#### [OBJECTIVE]
Can you rewrite the data from its start through the line containing "A Debt of Crime", inclusive, with "Director" replaced by "Filmmaker" and nothing else altered? Leave the pictures out of your answer.

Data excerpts
__________________________________________________

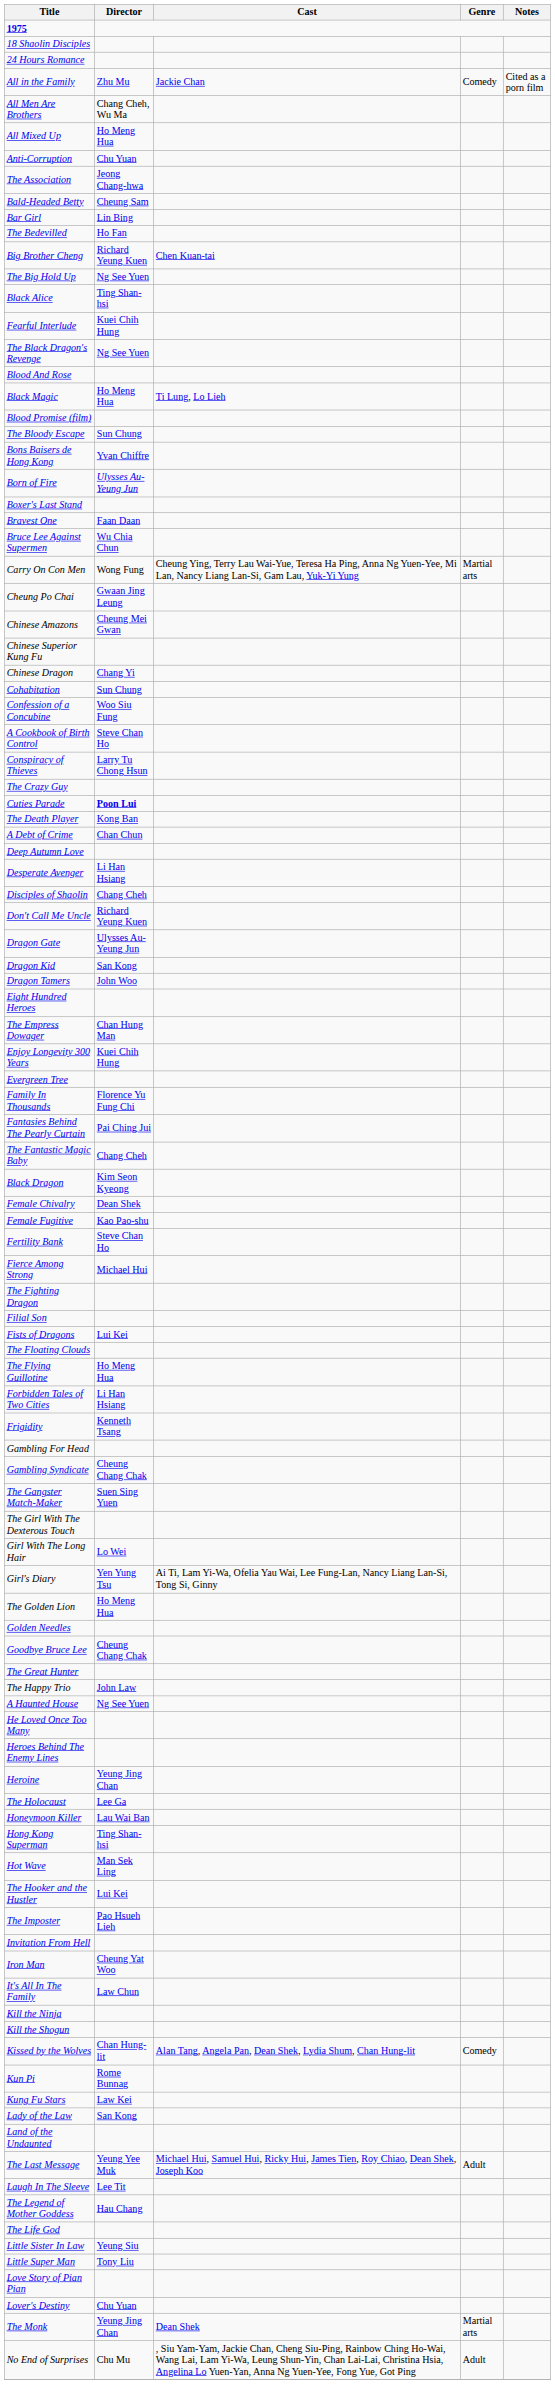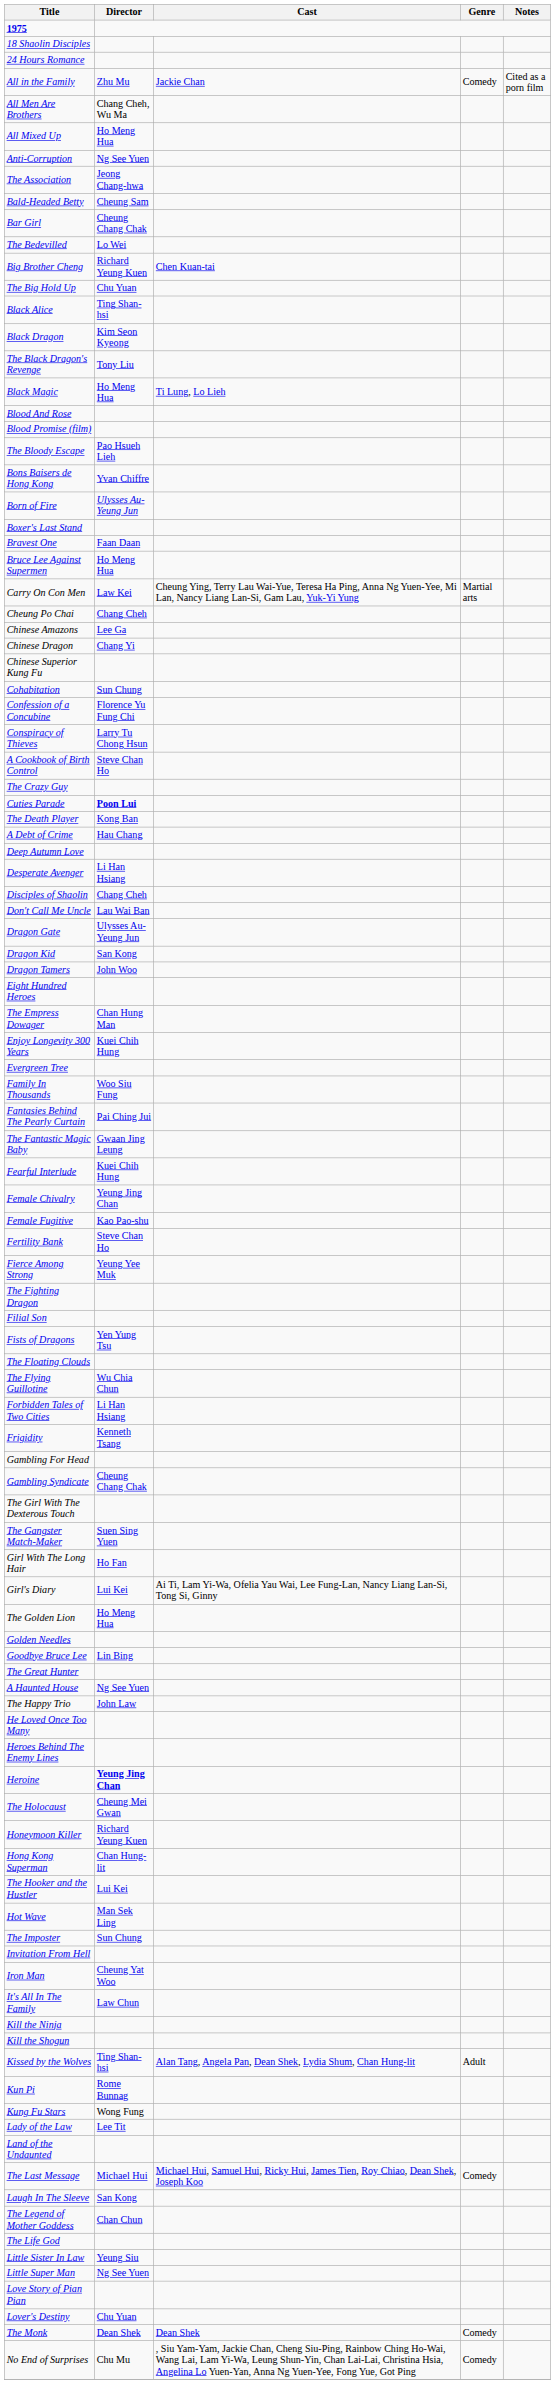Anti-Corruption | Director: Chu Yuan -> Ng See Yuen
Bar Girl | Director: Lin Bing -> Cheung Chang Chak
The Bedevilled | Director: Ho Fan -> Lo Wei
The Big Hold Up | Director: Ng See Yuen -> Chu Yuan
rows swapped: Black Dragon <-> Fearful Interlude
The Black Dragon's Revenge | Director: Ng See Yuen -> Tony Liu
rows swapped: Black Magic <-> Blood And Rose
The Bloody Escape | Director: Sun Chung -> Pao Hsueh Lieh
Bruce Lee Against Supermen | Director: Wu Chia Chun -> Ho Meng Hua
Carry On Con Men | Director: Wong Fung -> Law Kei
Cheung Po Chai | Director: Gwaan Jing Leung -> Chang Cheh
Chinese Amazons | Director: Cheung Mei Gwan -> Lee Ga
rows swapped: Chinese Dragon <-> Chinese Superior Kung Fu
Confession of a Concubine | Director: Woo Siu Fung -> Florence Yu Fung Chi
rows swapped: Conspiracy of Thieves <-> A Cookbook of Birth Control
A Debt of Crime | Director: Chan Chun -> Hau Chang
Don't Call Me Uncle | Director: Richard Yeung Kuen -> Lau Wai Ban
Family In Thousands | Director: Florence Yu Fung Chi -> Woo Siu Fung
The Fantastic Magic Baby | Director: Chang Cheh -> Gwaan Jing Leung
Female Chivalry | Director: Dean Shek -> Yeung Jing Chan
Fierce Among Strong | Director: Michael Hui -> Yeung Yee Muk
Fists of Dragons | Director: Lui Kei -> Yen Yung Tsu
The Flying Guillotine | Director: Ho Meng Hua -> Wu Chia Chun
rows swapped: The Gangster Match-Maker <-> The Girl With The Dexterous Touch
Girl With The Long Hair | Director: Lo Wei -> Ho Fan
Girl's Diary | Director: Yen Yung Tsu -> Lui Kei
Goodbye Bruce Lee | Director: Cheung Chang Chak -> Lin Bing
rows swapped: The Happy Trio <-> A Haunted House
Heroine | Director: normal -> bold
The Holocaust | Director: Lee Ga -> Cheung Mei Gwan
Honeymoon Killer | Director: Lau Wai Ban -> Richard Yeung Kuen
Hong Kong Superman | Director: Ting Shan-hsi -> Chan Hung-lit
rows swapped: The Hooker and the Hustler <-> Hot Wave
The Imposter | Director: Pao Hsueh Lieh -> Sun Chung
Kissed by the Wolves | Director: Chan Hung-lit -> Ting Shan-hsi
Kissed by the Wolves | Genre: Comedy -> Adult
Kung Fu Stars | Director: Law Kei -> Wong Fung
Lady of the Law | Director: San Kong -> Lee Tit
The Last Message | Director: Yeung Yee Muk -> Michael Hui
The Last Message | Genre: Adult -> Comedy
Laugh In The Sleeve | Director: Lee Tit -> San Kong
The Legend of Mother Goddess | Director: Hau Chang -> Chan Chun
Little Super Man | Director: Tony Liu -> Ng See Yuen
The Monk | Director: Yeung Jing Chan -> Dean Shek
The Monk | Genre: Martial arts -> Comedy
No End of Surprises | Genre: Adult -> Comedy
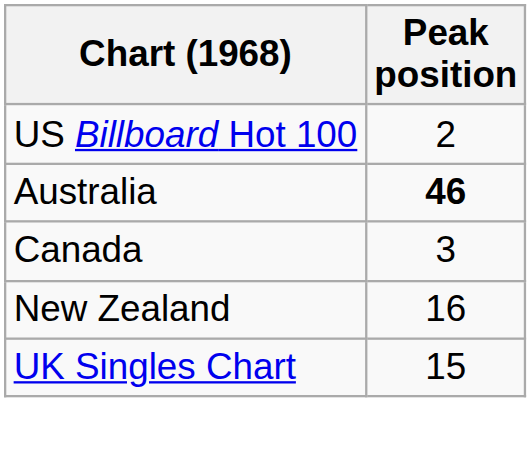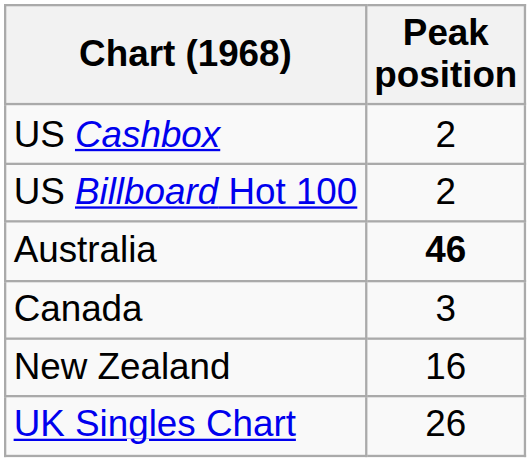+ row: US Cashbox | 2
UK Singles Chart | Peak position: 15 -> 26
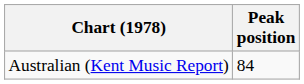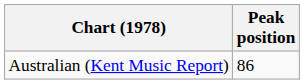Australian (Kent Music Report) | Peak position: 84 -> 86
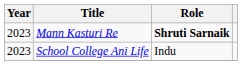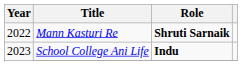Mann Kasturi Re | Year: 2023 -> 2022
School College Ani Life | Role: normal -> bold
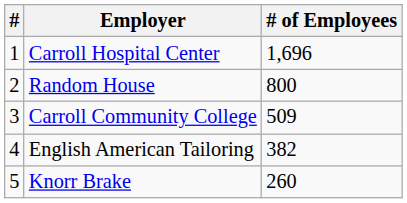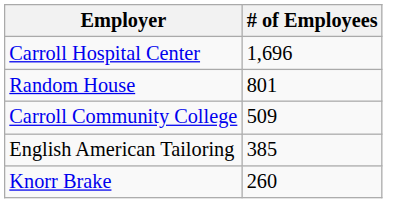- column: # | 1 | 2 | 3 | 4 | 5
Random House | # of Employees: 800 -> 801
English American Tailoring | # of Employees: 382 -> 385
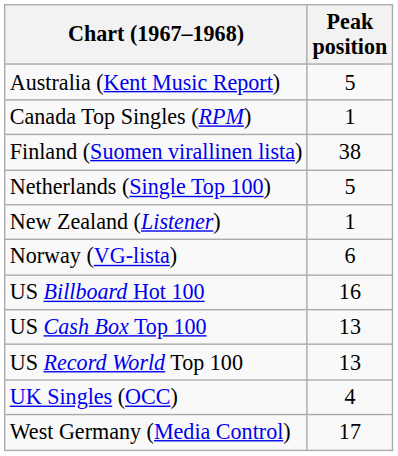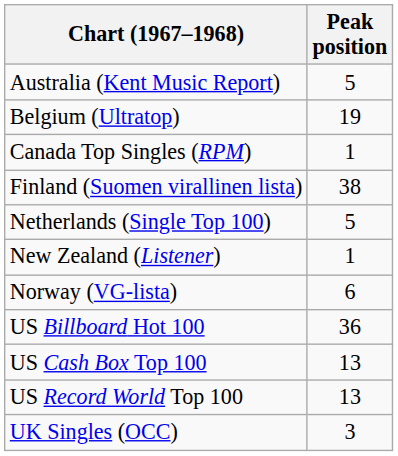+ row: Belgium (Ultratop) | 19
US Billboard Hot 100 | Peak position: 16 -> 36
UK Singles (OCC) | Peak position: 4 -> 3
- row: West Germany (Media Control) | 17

__________________________________________________

#### [ANSWER BELOW]
Anti-Corruption | Filmmaker: Chu Yuan -> Ng See Yuen
Bar Girl | Filmmaker: Lin Bing -> Cheung Chang Chak
The Bedevilled | Filmmaker: Ho Fan -> Lo Wei
The Big Hold Up | Filmmaker: Ng See Yuen -> Chu Yuan
rows swapped: Black Dragon <-> Fearful Interlude
The Black Dragon's Revenge | Filmmaker: Ng See Yuen -> Tony Liu
rows swapped: Black Magic <-> Blood And Rose
The Bloody Escape | Filmmaker: Sun Chung -> Pao Hsueh Lieh
Bruce Lee Against Supermen | Filmmaker: Wu Chia Chun -> Ho Meng Hua
Carry On Con Men | Filmmaker: Wong Fung -> Law Kei
Cheung Po Chai | Filmmaker: Gwaan Jing Leung -> Chang Cheh
Chinese Amazons | Filmmaker: Cheung Mei Gwan -> Lee Ga
rows swapped: Chinese Dragon <-> Chinese Superior Kung Fu
Confession of a Concubine | Filmmaker: Woo Siu Fung -> Florence Yu Fung Chi
rows swapped: Conspiracy of Thieves <-> A Cookbook of Birth Control
A Debt of Crime | Filmmaker: Chan Chun -> Hau Chang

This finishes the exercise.